He likes the ones with the ropes but then they always rip or break off. And ok you send me some tugs and I will video it for you if you want.. Don't know why it's so hard to believe, as he has large sharp teeth and hits like a freight train on the bite and pull


----------



## Ltleo (Nov 18, 2012)

What are those toys that are green with red inside. Suppose to be warranty for life once you see the red send it back and they will send a new one free of charge. I saw it once but can't find them cause I don't know the name


----------



## Hipcheck2012 (Nov 13, 2012)

I have two of these.. I foster pit bulls, which are notorious for destroying toys.. These are popular in the pittie world and have a 90 day warranty. My shepherd loves them too!

www.unbreakoball.com


Sent from Petguide.com Free App


----------



## NietzschesMomma (Jan 20, 2013)

We have a Pitty in our homeless resident pet food pantry program...who has a favorite toy....a 14 pound bowling ball! He carries it around with him, sleeps with it, eats with it...it's almost like it's alive.
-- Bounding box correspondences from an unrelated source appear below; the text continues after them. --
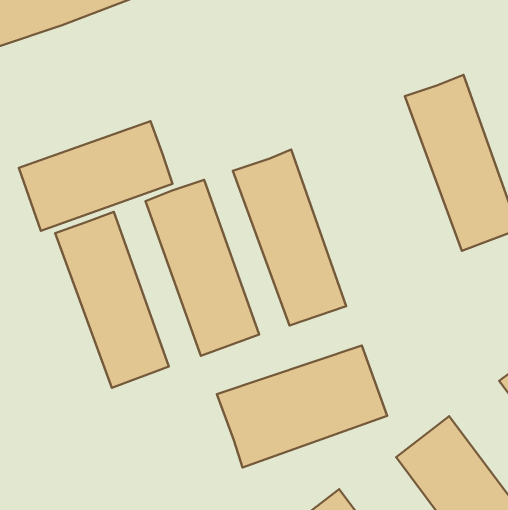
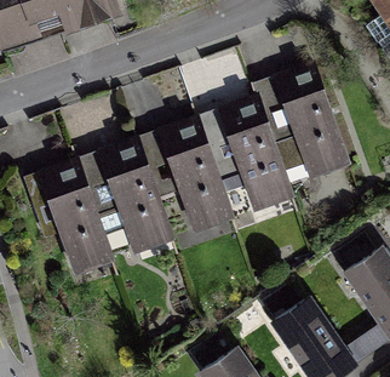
building: none -> [220,91,298,211]
building: [19,121,172,231] -> none
building: [217,346,387,468] -> none

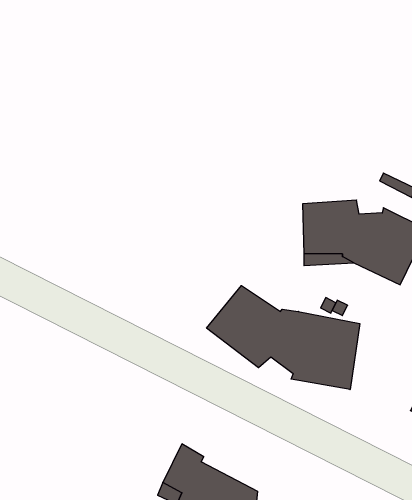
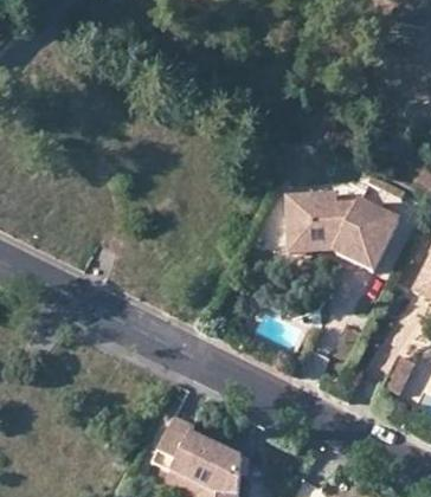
building: [207,286,360,390] -> none

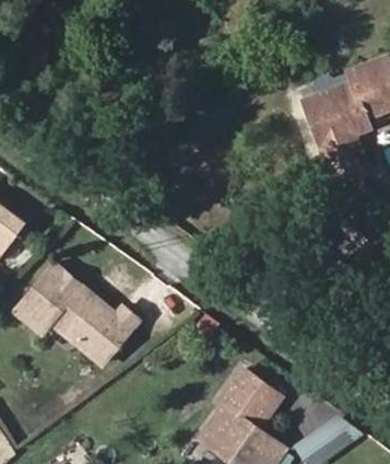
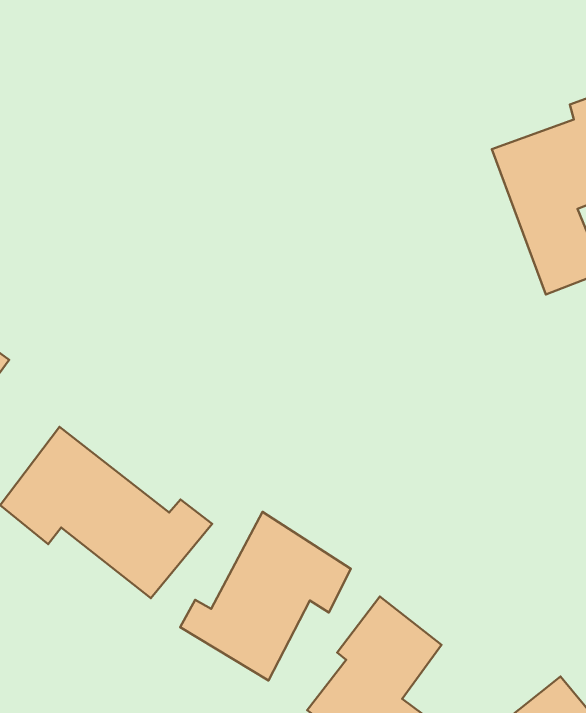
building: none -> [180,512,351,680]

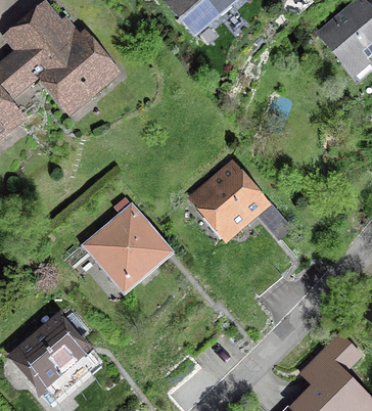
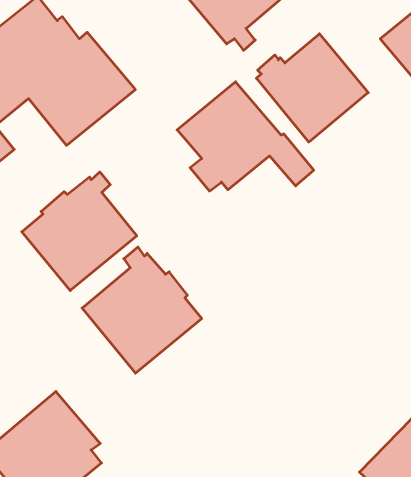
building: none -> [256,34,368,142]
building: none -> [22,172,137,291]
building: [186,157,293,243] -> [177,82,314,191]

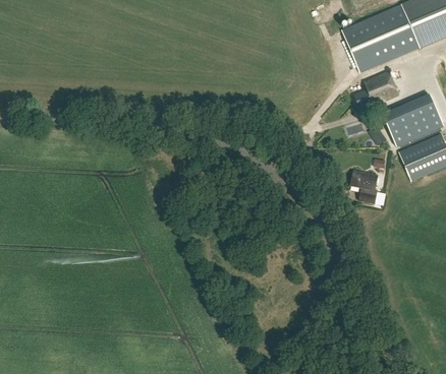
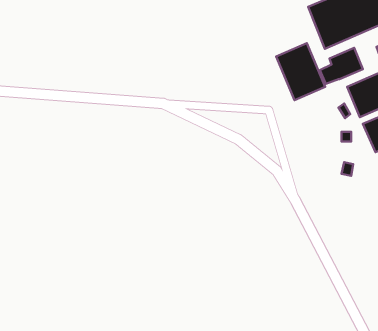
building: none -> [276,43,325,100]
building: [349,169,377,202] -> none

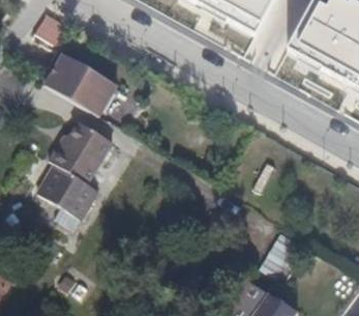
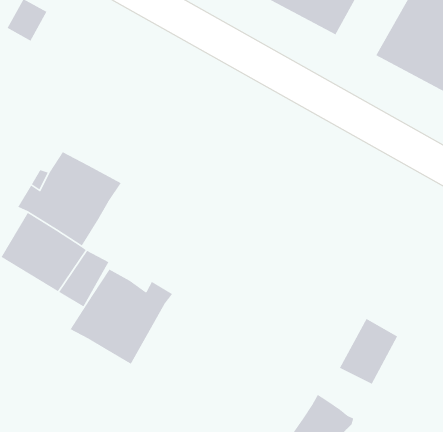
building: [46,53,117,117] -> none
building: none -> [70,269,173,365]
His owner draws eyes on it every once in awhile.... (I always think..."WILSON...WILSOOOON!!!" when I see him with it....LOL!) It's still in one piece...why, I don't know.


----------



## Ltleo (Nov 18, 2012)

The bowling ball is amazing lol you can win best moments with vids of that. I will try the pit bull ball as it looks interesting. Dogs are so funny, as Easton is my first Male shepherd he is such a silly goof over all my female ones. He is such a daddy's boy and a mush. He loves to lay over my lap with raw marrow bones and slobber away lol. I'm like if I didn't love you so much this would be disgusting lol, even when he try's to make me take a bite by trying so hard to put it in my mouth, lol talk about I can't stop laughing when he does that as I try to move away


----------



## hunterisgreat (Jan 30, 2011)

I've had excellent experience with "Tuffy" toys

Amazon.com: Tuffy: Pet Supplies


----------



## qbchottu (Jul 10, 2011)

Toys that have lasted many pups, adults, and heavy chewers:
- Cuz toys (just cut off the legs if you have a chewer - most anything from JW toy company is durable)
- Jollyballs (some dogs chew on the handle)
- Chuckit balls (orange kind is the fav for my dogs)
- Kong toys (they have a lot of new toys out like balls, sticks, dumbbells - original kongs always hold up well - I use red and black as they are the tougher kinds)


----------



## Sergeantsays (Jul 6, 2013)

hunterisgreat said:


> I've had excellent experience with "Tuffy" toys
> 
> Amazon.com: Tuffy: Pet Supplies


 
Sergeant also loves his Tuffy toys - they are red and black with little black pawprints on it... They are pretty tough, nothing is indestructible but you can get close enuff.


----------